EXERCISE REQUIREMENTS
Repeat verbatim the lines of the data below, beginning with the line containing "X-10718Y218390D02*" and continuing to the end.

Electronics engineering source data
■ ■ ■

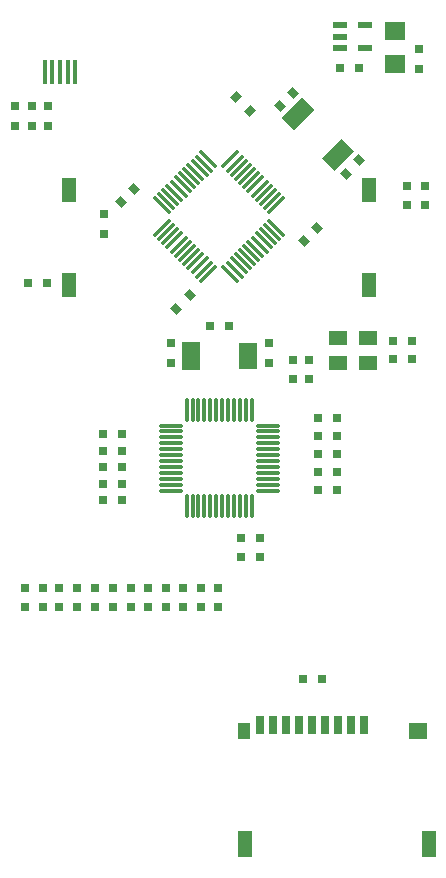
<source format=gtp>
%FSLAX25Y25*%
%MOIN*%
G70*
G01*
G75*
G04 Layer_Color=8421504*
%ADD10C,0.00700*%
%ADD11C,0.01000*%
%ADD12C,0.01700*%
%ADD13C,0.01500*%
%ADD14C,0.02000*%
%ADD15R,0.05906X0.09055*%
%ADD16R,0.05906X0.09449*%
%ADD17O,0.01181X0.08268*%
%ADD18O,0.08268X0.01181*%
%ADD19R,0.05000X0.08000*%
%ADD20R,0.03000X0.02500*%
%ADD21R,0.02500X0.03000*%
%ADD22R,0.06000X0.04921*%
G04:AMPARAMS|DCode=23|XSize=25mil|YSize=30mil|CornerRadius=0mil|HoleSize=0mil|Usage=FLASHONLY|Rotation=225.000|XOffset=0mil|YOffset=0mil|HoleType=Round|Shape=Rectangle|*
%AMROTATEDRECTD23*
4,1,4,-0.00177,0.01945,0.01945,-0.00177,0.00177,-0.01945,-0.01945,0.00177,-0.00177,0.01945,0.0*
%
%ADD23ROTATEDRECTD23*%

G04:AMPARAMS|DCode=24|XSize=25mil|YSize=30mil|CornerRadius=0mil|HoleSize=0mil|Usage=FLASHONLY|Rotation=315.000|XOffset=0mil|YOffset=0mil|HoleType=Round|Shape=Rectangle|*
%AMROTATEDRECTD24*
4,1,4,-0.01945,-0.00177,0.00177,0.01945,0.01945,0.00177,-0.00177,-0.01945,-0.01945,-0.00177,0.0*
%
%ADD24ROTATEDRECTD24*%

%ADD25R,0.07087X0.06299*%
%ADD26R,0.05118X0.02165*%
G04:AMPARAMS|DCode=27|XSize=11.81mil|YSize=82.68mil|CornerRadius=0mil|HoleSize=0mil|Usage=FLASHONLY|Rotation=225.000|XOffset=0mil|YOffset=0mil|HoleType=Round|Shape=Round|*
%AMOVALD27*
21,1,0.07087,0.01181,0.00000,0.00000,315.0*
1,1,0.01181,-0.02506,0.02506*
1,1,0.01181,0.02506,-0.02506*
%
%ADD27OVALD27*%

G04:AMPARAMS|DCode=28|XSize=11.81mil|YSize=82.68mil|CornerRadius=0mil|HoleSize=0mil|Usage=FLASHONLY|Rotation=315.000|XOffset=0mil|YOffset=0mil|HoleType=Round|Shape=Round|*
%AMOVALD28*
21,1,0.07087,0.01181,0.00000,0.00000,45.0*
1,1,0.01181,-0.02506,-0.02506*
1,1,0.01181,0.02506,0.02506*
%
%ADD28OVALD28*%

%ADD29R,0.04331X0.05512*%
%ADD30R,0.02756X0.06299*%
%ADD31R,0.04724X0.08661*%
%ADD32R,0.06299X0.05512*%
%ADD33R,0.01575X0.08465*%
G04:AMPARAMS|DCode=34|XSize=59.06mil|YSize=94.49mil|CornerRadius=0mil|HoleSize=0mil|Usage=FLASHONLY|Rotation=315.000|XOffset=0mil|YOffset=0mil|HoleType=Round|Shape=Rectangle|*
%AMROTATEDRECTD34*
4,1,4,-0.05429,-0.01253,0.01253,0.05429,0.05429,0.01253,-0.01253,-0.05429,-0.05429,-0.01253,0.0*
%
%ADD34ROTATEDRECTD34*%

G04:AMPARAMS|DCode=35|XSize=59.06mil|YSize=90.55mil|CornerRadius=0mil|HoleSize=0mil|Usage=FLASHONLY|Rotation=315.000|XOffset=0mil|YOffset=0mil|HoleType=Round|Shape=Rectangle|*
%AMROTATEDRECTD35*
4,1,4,-0.05289,-0.01114,0.01114,0.05289,0.05289,0.01114,-0.01114,-0.05289,-0.05289,-0.01114,0.0*
%
%ADD35ROTATEDRECTD35*%

%ADD36C,0.00500*%
%ADD37C,0.05906*%
%ADD38R,0.05906X0.05906*%
%ADD39R,0.05906X0.05906*%
%ADD40O,0.06200X0.08000*%
%ADD41C,0.09000*%
%ADD42C,0.07200*%
%ADD43R,0.06200X0.08000*%
%ADD44O,0.03937X0.06693*%
%ADD45C,0.17716*%
%ADD46C,0.02200*%
%ADD47C,0.05000*%
%ADD48C,0.03937*%
%ADD49C,0.00984*%
%ADD50C,0.02362*%
%ADD51C,0.00800*%
%ADD52C,0.00787*%
%ADD53C,0.01200*%
%ADD54R,0.08000X0.02000*%
D15*
X9600Y183900D02*
D03*
D16*
X-9400Y184000D02*
D03*
D17*
X-10827Y133858D02*
D03*
X-8858D02*
D03*
X-6890D02*
D03*
X-4921D02*
D03*
X-2953D02*
D03*
X-984D02*
D03*
X984D02*
D03*
X2953D02*
D03*
X4921D02*
D03*
X6890D02*
D03*
X8858D02*
D03*
X10827D02*
D03*
Y166142D02*
D03*
X8858D02*
D03*
X6890D02*
D03*
X4921D02*
D03*
X2953D02*
D03*
X984D02*
D03*
X-984D02*
D03*
X-2953D02*
D03*
X-4921D02*
D03*
X-6890D02*
D03*
X-8858D02*
D03*
X-10827D02*
D03*
D18*
X16142Y139173D02*
D03*
Y141142D02*
D03*
Y143110D02*
D03*
Y145079D02*
D03*
Y147047D02*
D03*
Y149016D02*
D03*
Y150984D02*
D03*
Y152953D02*
D03*
Y154921D02*
D03*
Y156890D02*
D03*
Y158858D02*
D03*
Y160827D02*
D03*
X-16142D02*
D03*
Y158858D02*
D03*
Y156890D02*
D03*
Y154921D02*
D03*
Y152953D02*
D03*
Y150984D02*
D03*
Y149016D02*
D03*
Y147047D02*
D03*
Y145079D02*
D03*
Y143110D02*
D03*
Y141142D02*
D03*
Y139173D02*
D03*
D19*
X-50000Y207752D02*
D03*
Y239248D02*
D03*
X50000Y239248D02*
D03*
Y207752D02*
D03*
D20*
X-300Y106700D02*
D03*
Y100300D02*
D03*
X-64800D02*
D03*
Y106700D02*
D03*
X-29467D02*
D03*
Y100300D02*
D03*
X-11967D02*
D03*
Y106700D02*
D03*
X-41300D02*
D03*
Y100300D02*
D03*
X-53300D02*
D03*
Y106700D02*
D03*
X-47300Y100300D02*
D03*
Y106700D02*
D03*
X-68000Y267200D02*
D03*
Y260800D02*
D03*
X-62500D02*
D03*
Y267200D02*
D03*
X-57000D02*
D03*
Y260800D02*
D03*
X62500Y234300D02*
D03*
Y240700D02*
D03*
X-6133Y106700D02*
D03*
Y100300D02*
D03*
X-23633Y106700D02*
D03*
Y100300D02*
D03*
X-17800Y106700D02*
D03*
Y100300D02*
D03*
X-35300D02*
D03*
Y106700D02*
D03*
X24500Y182700D02*
D03*
Y176300D02*
D03*
X30000Y182700D02*
D03*
Y176300D02*
D03*
X-58800Y100300D02*
D03*
Y106700D02*
D03*
X16500Y181800D02*
D03*
Y188200D02*
D03*
X-16000D02*
D03*
Y181800D02*
D03*
X-38500Y224800D02*
D03*
Y231200D02*
D03*
X68500Y234300D02*
D03*
Y240700D02*
D03*
X66500Y279800D02*
D03*
Y286200D02*
D03*
D21*
X32800Y163500D02*
D03*
X39200D02*
D03*
X7300Y123500D02*
D03*
X13700D02*
D03*
X-3200Y194000D02*
D03*
X3200D02*
D03*
X-38700Y158000D02*
D03*
X-32300D02*
D03*
Y152500D02*
D03*
X-38700D02*
D03*
Y147000D02*
D03*
X-32300D02*
D03*
Y141500D02*
D03*
X-38700D02*
D03*
X-63700Y208500D02*
D03*
X-57300D02*
D03*
X64200Y183000D02*
D03*
X57800D02*
D03*
X7300Y117000D02*
D03*
X13700D02*
D03*
X32800Y139500D02*
D03*
X39200D02*
D03*
X32800Y151500D02*
D03*
X39200D02*
D03*
X32800Y157500D02*
D03*
X39200D02*
D03*
X32800Y145500D02*
D03*
X39200D02*
D03*
X27800Y76500D02*
D03*
X34200D02*
D03*
X40300Y280000D02*
D03*
X46700D02*
D03*
X-32300Y136000D02*
D03*
X-38700D02*
D03*
X64200Y189000D02*
D03*
X57800D02*
D03*
D22*
X49500Y181750D02*
D03*
X39500D02*
D03*
Y190000D02*
D03*
X49500D02*
D03*
D23*
X20237Y267237D02*
D03*
X24763Y271763D02*
D03*
X42237Y244737D02*
D03*
X46763Y249263D02*
D03*
X-32763Y235237D02*
D03*
X-28237Y239763D02*
D03*
X-14263Y199737D02*
D03*
X-9737Y204263D02*
D03*
X32763Y226763D02*
D03*
X28237Y222237D02*
D03*
D24*
X10263Y265737D02*
D03*
X5737Y270263D02*
D03*
D25*
X58500Y281476D02*
D03*
Y292500D02*
D03*
D26*
X40363Y294240D02*
D03*
Y290500D02*
D03*
Y286760D02*
D03*
X48637D02*
D03*
Y294240D02*
D03*
D27*
X19070Y226742D02*
D03*
X17678Y225350D02*
D03*
X16286Y223958D02*
D03*
X14894Y222566D02*
D03*
X13502Y221174D02*
D03*
X12110Y219782D02*
D03*
X10718Y218390D02*
D03*
X9326Y216998D02*
D03*
X7934Y215606D02*
D03*
X6542Y214214D02*
D03*
X5150Y212822D02*
D03*
X3758Y211430D02*
D03*
X-19070Y234258D02*
D03*
X-17678Y235650D02*
D03*
X-16286Y237042D02*
D03*
X-14894Y238434D02*
D03*
X-13502Y239826D02*
D03*
X-12110Y241218D02*
D03*
X-10718Y242610D02*
D03*
X-9326Y244002D02*
D03*
X-7934Y245394D02*
D03*
X-6542Y246786D02*
D03*
X-5150Y248178D02*
D03*
X-3758Y249570D02*
D03*
D28*
Y211430D02*
D03*
X-5150Y212822D02*
D03*
X-6542Y214214D02*
D03*
X-7934Y215606D02*
D03*
X-9326Y216998D02*
D03*
X-10718Y218390D02*
D03*
X-12110Y219782D02*
D03*
X-13502Y221174D02*
D03*
X-14894Y222566D02*
D03*
X-16286Y223958D02*
D03*
X-17678Y225350D02*
D03*
X-19070Y226742D02*
D03*
X3758Y249570D02*
D03*
X5150Y248178D02*
D03*
X6542Y246786D02*
D03*
X7934Y245394D02*
D03*
X9326Y244002D02*
D03*
X10718Y242610D02*
D03*
X12110Y241218D02*
D03*
X13502Y239826D02*
D03*
X14894Y238434D02*
D03*
X16286Y237042D02*
D03*
X17678Y235650D02*
D03*
X19070Y234258D02*
D03*
D29*
X8396Y59113D02*
D03*
D30*
X13514Y61082D02*
D03*
X17845D02*
D03*
X22176D02*
D03*
X26506D02*
D03*
X30837D02*
D03*
X35168D02*
D03*
X39498D02*
D03*
X43829D02*
D03*
X48160D02*
D03*
D31*
X8593Y21318D02*
D03*
X69813D02*
D03*
D32*
X66270Y59113D02*
D03*
D33*
X-53000Y278559D02*
D03*
X-47882D02*
D03*
X-50441D02*
D03*
X-58118D02*
D03*
X-55559D02*
D03*
D34*
X26353Y264647D02*
D03*
D35*
X39718Y251141D02*
D03*
M02*

</source>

■ ■ ■

ANSWER TO THIS EXERCISE
X-10718Y218390D02*
D03*
X-12110Y219782D02*
D03*
X-13502Y221174D02*
D03*
X-14894Y222566D02*
D03*
X-16286Y223958D02*
D03*
X-17678Y225350D02*
D03*
X-19070Y226742D02*
D03*
X3758Y249570D02*
D03*
X5150Y248178D02*
D03*
X6542Y246786D02*
D03*
X7934Y245394D02*
D03*
X9326Y244002D02*
D03*
X10718Y242610D02*
D03*
X12110Y241218D02*
D03*
X13502Y239826D02*
D03*
X14894Y238434D02*
D03*
X16286Y237042D02*
D03*
X17678Y235650D02*
D03*
X19070Y234258D02*
D03*
D29*
X8396Y59113D02*
D03*
D30*
X13514Y61082D02*
D03*
X17845D02*
D03*
X22176D02*
D03*
X26506D02*
D03*
X30837D02*
D03*
X35168D02*
D03*
X39498D02*
D03*
X43829D02*
D03*
X48160D02*
D03*
D31*
X8593Y21318D02*
D03*
X69813D02*
D03*
D32*
X66270Y59113D02*
D03*
D33*
X-53000Y278559D02*
D03*
X-47882D02*
D03*
X-50441D02*
D03*
X-58118D02*
D03*
X-55559D02*
D03*
D34*
X26353Y264647D02*
D03*
D35*
X39718Y251141D02*
D03*
M02*

</source>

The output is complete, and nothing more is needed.